I've been finding myself in prayer a lot more lately. It's definitely been a good thing, I'm just curious where this switch came from. I guess I know, but it's weird to see how different things are when you spend more time in prayer, and are praying about things that are important.

Summer has kicked off and I have been working a ton. I don't really spend that much time with people like I used to. It's kind of weird. I go home right after work to VA Beach and spend my evenings there. It's not a bad thing, but I see how it has changed some things. I guess this is a good precursor to a few things. But, there's no giving up on things.

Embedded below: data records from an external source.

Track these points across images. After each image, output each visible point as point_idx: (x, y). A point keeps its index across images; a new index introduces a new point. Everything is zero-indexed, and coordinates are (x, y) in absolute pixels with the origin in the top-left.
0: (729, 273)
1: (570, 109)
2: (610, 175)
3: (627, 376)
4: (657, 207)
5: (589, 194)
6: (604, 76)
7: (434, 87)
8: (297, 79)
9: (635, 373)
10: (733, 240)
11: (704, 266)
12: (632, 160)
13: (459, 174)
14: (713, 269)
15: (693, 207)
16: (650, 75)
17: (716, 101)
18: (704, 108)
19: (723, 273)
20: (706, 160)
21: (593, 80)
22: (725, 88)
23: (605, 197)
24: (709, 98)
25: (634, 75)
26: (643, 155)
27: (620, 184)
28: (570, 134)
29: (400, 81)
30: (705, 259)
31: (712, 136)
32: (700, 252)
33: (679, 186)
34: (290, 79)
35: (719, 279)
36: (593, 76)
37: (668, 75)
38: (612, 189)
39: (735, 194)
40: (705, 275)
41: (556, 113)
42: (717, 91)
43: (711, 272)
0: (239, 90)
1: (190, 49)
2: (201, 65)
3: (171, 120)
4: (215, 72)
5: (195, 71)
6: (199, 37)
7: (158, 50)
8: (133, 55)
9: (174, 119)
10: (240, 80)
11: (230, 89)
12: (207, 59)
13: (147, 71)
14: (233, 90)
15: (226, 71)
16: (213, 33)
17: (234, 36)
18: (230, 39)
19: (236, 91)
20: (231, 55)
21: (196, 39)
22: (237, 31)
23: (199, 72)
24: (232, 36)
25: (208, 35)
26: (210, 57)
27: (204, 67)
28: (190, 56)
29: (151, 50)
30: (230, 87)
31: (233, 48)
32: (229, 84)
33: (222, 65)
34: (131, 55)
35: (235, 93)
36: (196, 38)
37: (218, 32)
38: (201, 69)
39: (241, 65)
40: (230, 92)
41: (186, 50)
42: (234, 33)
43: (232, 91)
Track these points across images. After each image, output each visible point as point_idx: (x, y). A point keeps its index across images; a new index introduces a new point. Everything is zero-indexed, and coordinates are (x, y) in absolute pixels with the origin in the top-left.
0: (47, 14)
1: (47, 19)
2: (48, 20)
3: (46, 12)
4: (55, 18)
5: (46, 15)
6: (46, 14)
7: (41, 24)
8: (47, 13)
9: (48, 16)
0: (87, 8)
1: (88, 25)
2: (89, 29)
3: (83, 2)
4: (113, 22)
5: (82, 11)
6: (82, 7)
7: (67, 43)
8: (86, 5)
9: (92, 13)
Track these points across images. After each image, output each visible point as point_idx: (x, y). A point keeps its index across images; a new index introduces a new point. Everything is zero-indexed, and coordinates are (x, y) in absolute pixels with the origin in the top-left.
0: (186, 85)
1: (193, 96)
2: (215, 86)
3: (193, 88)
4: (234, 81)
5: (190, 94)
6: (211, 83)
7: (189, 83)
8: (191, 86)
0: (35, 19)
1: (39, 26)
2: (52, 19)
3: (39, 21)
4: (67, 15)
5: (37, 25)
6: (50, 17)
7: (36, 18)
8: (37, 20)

Everything changes, you just have to roll with it and work to keep what you find important. I will say though, living with my aunt has inspired many great conversations and I'm loving it. It's a lot of fun living there.

I'm going home next weekend for my brother's wedding. It was kind of thrown at me last minute and I had to buy a plane ticket home ($230 later). Not exactly what I wanted to be spending my money on, but I'm really excited to be going.

The other day I was talking with Eva, my high school Spanish teacher, about my trip to Spain and we were discussing a few things. I'm very excited. I just need to hear back from some people at ODU and then we can really discuss it. Alison will be in France at that time and it would be pretty sweet to go hang out there and maybe hit up Italy or Portugal while I'm there. Time will tell.

But, now it's back to work. Only a few more days sitting here and then I'll be wishing I were back here.